**What to work on:** When you reach the line containing "mit einem kleinen" in the data below, begin returning lines exactly as written, and stop once the line containing "Náplň sa hodí aj do ďalších tlačiarní" has been returned.

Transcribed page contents
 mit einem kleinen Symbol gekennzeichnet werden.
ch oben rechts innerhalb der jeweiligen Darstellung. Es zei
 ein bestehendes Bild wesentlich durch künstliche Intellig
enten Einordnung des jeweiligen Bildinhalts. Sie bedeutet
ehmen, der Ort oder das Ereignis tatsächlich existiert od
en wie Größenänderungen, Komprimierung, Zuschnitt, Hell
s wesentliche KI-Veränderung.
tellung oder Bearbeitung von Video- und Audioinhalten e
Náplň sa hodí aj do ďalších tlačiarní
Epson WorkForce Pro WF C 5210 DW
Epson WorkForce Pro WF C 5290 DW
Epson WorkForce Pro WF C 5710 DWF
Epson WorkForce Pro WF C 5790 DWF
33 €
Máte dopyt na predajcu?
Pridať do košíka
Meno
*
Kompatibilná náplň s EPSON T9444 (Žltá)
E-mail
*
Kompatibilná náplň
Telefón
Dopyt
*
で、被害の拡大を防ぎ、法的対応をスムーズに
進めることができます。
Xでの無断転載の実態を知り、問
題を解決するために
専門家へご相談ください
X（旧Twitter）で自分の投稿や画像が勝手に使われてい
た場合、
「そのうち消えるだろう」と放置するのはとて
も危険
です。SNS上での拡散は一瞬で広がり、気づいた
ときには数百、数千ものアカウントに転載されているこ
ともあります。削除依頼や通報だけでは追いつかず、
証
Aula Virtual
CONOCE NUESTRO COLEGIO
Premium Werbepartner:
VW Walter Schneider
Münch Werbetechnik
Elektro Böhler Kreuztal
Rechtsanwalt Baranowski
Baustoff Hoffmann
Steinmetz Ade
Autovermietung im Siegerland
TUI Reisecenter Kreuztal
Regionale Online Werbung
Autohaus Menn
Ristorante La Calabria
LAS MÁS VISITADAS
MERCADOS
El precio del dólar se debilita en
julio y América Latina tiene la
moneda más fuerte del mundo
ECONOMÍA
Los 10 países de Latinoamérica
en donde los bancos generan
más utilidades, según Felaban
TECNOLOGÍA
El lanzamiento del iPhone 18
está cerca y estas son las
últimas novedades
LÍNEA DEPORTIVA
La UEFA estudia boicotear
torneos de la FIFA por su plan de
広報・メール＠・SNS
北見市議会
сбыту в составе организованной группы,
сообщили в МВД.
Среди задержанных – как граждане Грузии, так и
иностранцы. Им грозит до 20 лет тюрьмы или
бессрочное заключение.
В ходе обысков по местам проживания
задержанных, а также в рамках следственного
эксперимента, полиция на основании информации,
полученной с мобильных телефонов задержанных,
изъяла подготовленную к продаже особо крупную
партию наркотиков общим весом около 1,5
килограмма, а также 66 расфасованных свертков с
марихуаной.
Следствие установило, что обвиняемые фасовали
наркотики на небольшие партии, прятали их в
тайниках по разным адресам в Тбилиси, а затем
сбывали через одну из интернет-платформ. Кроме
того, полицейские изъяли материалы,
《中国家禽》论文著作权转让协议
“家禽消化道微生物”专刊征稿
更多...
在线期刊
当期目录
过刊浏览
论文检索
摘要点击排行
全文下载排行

* * *

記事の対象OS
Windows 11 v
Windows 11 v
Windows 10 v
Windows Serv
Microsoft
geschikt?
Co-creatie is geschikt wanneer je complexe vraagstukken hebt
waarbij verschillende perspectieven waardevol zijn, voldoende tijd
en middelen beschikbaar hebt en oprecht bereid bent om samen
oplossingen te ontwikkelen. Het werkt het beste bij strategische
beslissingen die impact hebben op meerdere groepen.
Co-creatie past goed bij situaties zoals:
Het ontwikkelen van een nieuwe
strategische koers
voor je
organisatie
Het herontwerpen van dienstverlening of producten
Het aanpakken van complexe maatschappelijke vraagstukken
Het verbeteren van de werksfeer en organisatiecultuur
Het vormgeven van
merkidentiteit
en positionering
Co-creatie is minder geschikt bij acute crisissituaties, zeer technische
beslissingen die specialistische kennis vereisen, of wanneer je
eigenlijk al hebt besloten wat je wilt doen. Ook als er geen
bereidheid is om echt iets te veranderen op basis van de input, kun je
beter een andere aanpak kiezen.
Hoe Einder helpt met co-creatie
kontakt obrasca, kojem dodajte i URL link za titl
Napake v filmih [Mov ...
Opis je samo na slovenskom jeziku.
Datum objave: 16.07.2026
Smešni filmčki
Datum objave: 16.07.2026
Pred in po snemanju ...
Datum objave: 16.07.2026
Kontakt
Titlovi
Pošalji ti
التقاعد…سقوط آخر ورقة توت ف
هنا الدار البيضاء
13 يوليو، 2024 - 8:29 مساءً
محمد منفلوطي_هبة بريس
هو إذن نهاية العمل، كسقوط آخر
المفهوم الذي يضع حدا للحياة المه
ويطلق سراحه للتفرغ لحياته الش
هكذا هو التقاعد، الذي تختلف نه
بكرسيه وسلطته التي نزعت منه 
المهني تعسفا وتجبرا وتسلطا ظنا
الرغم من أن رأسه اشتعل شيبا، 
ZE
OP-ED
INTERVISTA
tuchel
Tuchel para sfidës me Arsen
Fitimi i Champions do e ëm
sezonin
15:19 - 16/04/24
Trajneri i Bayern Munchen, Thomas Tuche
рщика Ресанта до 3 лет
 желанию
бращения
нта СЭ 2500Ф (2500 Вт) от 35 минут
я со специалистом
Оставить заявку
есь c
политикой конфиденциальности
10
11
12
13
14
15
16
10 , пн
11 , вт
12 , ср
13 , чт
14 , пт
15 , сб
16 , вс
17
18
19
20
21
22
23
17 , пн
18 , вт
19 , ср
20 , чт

* * *

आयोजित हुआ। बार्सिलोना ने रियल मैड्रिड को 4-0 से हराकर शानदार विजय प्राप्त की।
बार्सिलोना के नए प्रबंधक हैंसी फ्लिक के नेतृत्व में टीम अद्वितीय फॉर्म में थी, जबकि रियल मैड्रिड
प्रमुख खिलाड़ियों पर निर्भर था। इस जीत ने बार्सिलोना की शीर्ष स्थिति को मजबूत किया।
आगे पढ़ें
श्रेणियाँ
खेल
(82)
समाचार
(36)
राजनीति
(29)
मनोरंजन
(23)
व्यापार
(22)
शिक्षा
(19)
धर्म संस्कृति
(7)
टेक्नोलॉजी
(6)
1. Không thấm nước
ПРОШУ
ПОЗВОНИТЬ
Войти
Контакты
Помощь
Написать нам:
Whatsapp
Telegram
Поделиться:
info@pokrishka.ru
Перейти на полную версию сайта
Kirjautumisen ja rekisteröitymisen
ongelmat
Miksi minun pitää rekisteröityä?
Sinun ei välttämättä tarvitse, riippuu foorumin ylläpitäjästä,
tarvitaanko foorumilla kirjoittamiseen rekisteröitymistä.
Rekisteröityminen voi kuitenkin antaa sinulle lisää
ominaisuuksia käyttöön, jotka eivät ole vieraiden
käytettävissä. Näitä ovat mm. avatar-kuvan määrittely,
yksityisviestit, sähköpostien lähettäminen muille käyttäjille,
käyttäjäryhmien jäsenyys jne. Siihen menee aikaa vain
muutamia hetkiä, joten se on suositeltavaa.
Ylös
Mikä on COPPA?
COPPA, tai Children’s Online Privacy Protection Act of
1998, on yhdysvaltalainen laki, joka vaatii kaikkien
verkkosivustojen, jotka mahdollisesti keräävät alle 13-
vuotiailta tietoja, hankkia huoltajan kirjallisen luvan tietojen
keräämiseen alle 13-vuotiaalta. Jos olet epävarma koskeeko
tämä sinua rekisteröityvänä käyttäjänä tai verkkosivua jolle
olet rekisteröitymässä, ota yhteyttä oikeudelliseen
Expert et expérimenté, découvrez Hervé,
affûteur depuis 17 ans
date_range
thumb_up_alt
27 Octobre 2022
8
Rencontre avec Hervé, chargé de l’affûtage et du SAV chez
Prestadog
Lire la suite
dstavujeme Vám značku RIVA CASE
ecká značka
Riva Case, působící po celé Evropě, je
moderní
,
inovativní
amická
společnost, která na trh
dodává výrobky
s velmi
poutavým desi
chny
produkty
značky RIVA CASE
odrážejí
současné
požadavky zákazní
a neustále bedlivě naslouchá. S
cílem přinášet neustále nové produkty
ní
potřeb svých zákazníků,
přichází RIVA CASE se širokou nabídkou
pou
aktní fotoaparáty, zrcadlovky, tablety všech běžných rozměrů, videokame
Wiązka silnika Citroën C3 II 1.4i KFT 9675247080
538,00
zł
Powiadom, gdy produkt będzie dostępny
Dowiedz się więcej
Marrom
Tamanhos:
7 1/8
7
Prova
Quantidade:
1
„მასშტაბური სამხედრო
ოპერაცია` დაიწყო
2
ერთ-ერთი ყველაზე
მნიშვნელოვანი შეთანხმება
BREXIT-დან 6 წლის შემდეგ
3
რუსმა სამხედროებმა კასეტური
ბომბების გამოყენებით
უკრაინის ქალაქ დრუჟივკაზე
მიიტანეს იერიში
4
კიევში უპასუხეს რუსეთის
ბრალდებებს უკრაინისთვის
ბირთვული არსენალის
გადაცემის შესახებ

**Answer area:**
 mit einem kleinen Symbol gekennzeichnet werden.
ch oben rechts innerhalb der jeweiligen Darstellung. Es zei
 ein bestehendes Bild wesentlich durch künstliche Intellig
enten Einordnung des jeweiligen Bildinhalts. Sie bedeutet
ehmen, der Ort oder das Ereignis tatsächlich existiert od
en wie Größenänderungen, Komprimierung, Zuschnitt, Hell
s wesentliche KI-Veränderung.
tellung oder Bearbeitung von Video- und Audioinhalten e
Náplň sa hodí aj do ďalších tlačiarní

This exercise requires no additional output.